Stuttgart - Das Gemaule wird entlang der Zielgeraden nicht aufhören: Dieser Bundestagswahlkampf ist selbst zu Beginn seiner letzten Woche noch einer im Schlafwagenmodus, ein Langweiler. So schallt es allerorten, und das zu Recht. Aber ist das so schlimm? Zur Wahrheit gehört: Deutschland erlebt in diesen Wochen den Wahlkampf, den es verdient.

Es herrscht kein Mangel an Parteien, Angeboten, Alternativen. Auch nicht an Engagement der meisten Kandidaten oder an Veranstaltungen, Fernsehdebatten oder medialer Aufmerksamkeit. Bei genauerem Hinsehen zeigt sich: Dieser Wahlkampf ist ein getreues Spiegelbild der Lage des Landes und seiner politischen Verhältnisse.
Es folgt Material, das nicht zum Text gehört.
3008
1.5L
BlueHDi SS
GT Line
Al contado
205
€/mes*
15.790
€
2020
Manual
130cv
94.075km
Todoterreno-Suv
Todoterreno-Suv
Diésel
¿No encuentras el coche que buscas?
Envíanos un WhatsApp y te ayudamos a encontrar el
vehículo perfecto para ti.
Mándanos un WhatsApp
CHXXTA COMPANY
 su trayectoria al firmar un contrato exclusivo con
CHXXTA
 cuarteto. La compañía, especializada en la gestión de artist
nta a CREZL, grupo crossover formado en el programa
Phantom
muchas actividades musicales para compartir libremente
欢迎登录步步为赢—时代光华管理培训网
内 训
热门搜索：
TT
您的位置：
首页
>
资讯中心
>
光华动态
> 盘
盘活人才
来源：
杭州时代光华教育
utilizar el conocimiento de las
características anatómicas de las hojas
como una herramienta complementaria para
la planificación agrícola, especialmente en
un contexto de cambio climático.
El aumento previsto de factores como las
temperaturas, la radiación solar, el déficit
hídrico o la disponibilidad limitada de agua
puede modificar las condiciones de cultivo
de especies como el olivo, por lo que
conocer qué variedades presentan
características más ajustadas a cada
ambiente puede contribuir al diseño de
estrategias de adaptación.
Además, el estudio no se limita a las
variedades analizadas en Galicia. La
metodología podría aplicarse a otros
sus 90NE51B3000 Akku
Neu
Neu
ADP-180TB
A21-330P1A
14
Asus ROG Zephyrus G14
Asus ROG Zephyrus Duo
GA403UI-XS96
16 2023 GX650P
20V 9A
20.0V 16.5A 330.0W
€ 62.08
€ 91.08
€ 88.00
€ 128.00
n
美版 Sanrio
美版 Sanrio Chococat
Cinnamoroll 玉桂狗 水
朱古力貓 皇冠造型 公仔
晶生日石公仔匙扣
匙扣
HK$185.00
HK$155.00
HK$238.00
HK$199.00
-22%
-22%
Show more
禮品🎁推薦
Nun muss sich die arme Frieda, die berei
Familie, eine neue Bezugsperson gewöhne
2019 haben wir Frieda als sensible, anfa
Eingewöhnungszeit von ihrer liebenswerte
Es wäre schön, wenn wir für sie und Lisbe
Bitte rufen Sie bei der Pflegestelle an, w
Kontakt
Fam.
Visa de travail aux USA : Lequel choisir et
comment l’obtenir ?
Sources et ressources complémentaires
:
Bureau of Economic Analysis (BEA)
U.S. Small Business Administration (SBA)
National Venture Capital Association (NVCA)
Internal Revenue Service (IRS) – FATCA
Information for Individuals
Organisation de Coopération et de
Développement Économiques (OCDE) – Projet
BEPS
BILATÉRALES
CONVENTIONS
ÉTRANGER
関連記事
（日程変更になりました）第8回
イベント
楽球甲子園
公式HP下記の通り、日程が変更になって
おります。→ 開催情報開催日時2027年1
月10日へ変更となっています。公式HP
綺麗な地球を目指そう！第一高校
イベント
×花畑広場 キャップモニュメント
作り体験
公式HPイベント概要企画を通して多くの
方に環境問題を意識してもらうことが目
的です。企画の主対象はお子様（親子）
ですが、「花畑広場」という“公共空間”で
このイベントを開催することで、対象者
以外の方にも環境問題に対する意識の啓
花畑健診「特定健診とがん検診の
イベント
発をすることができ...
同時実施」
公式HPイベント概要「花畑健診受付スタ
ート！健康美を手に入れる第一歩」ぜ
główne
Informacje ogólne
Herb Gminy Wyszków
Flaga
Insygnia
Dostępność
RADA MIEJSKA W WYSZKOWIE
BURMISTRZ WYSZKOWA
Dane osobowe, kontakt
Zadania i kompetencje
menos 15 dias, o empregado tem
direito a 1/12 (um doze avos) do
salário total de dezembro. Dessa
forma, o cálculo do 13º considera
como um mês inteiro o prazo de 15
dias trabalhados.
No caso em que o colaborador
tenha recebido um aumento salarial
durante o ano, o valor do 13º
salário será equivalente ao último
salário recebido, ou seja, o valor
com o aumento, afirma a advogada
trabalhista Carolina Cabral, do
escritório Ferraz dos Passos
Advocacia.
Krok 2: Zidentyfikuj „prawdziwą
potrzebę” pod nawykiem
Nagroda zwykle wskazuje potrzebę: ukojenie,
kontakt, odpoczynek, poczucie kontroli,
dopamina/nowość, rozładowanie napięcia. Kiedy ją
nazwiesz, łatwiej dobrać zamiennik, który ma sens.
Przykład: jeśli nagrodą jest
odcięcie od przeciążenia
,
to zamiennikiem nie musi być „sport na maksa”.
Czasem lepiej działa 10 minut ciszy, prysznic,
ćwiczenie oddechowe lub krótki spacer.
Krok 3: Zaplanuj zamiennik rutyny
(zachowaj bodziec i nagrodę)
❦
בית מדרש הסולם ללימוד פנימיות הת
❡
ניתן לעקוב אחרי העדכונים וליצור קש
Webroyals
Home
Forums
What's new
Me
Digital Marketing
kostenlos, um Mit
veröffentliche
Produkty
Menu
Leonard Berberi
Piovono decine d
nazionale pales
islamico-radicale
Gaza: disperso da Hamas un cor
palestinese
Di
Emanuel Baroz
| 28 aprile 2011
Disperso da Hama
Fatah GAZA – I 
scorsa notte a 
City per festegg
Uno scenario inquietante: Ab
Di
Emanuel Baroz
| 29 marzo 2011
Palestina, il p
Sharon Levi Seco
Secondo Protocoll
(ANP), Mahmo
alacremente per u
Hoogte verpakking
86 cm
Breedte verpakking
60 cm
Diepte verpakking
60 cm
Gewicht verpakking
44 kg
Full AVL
Im Guten wie im weniger Guten.

In der Mitte, wo die Wahl entschieden wird, mithin in der großen Mehrheit der Erwerbstätigen und der Rentner, gibt es ein waches Bewusstsein dafür, dass ihre politische und ihre wirtschaftliche Situation stabil, erträglich, wenn nicht gar erfreulich ist. Man muss nur die Grenzen Deutschlands verlassen, aber nicht mal die der EU, um mit bloßem Auge zu erkennen, was hierzulande auch ein Steuereinnahmerekord nach dem anderen dokumentiert: Es läuft.

Das erklärt die Stärke der Union. Sie surft konsequent auf dieser Welle. Was es für die SPD bedeutet, dass sie sich nicht ihren Anteil am guten Stand der Dinge auf die Fahnen schreibt, sondern so tut, als gehe es in Deutschland zutiefst ungerecht zu, wird sich am Wahltag zeigen.

Dieser Wahlkampf hat Inhalte-Lücken

Wenn es doch läuft – woher kommt dann aber so viel Unmut über diesen Wahlkampf? In das weitverbreitete Wissen um die gute Lage mischt sich das kaum weniger weit verbreitete Bewusstsein: Große Umbrüche haben längst begonnen, die Deutschland voll erfassen, die aber weder hier ihren Ausgang nehmen noch allein von hier aus zu steuern sind. Massenwanderbewegungen und Terrorismus gehören zu den Globalisierungserscheinungen wie weltumspannende Finanz- und Warenströme oder die Digitalisierung, die viele neue Berufe und Geschäftsmodelle entstehen, sehr viele andere aber verschwinden lässt.

Genau da fallen die großen Inhalte-Lücken dieses Wahlkampfs auf. Sie nähren den Eindruck des Beliebigen und der Langeweile. Wie genau es im Einzelnen weitergehen soll mit Deutschland, da fehlen Antworten. Die in den Umfragen schwächelnden Grünen zum Beispiel haben so wenig wie die anderen im Bundestag vertretenen Parteien das Thema Zuwanderung offensiv besetzt. Das aber hätte ihre Nische sein können. Schließlich wären viele Wähler dankbar für realistische Ideen, wie sich mehr als eine Million Neubewohner integrieren lassen, die seit 2015 nach Deutschland gekommen sind.

Auch bemerkenswert: Bundeskanzlerin und CDU-Chefin Angela Merkel hat sich, von ihrem SPD-Herausforderer Martin Schulz getrieben, sehr schnell festgelegt, dass es beim Höchstalter 67 für den Renteneintritt bleiben soll. Da mögen Versicherungsmathematiker fast einhellig warnen, dass das aktuelle System der Alterssicherung platzen wird, sollte dieses Eintrittsalter nicht jährlich um drei Monate nach oben klettern wegen der steigenden Lebenserwartung . Das mutige Bekenntnis einer Kanzlerin, zu tun, was getan werden muss, sähe an dieser Stelle anders aus.

Das mag, das muss man beklagen. Doch wer wie die FDP das Verdienen klar stärker thematisiert als das Verteilen, dessen Stimmenpotenzial reicht nicht allzu weit über zehn Prozent hinaus. Daran orientieren sich die meisten derjenigen, die gewählt werden wollen. Das sagt am Ende mindestens so viel über die Wahlberechtigten aus wie über ihre Politiker.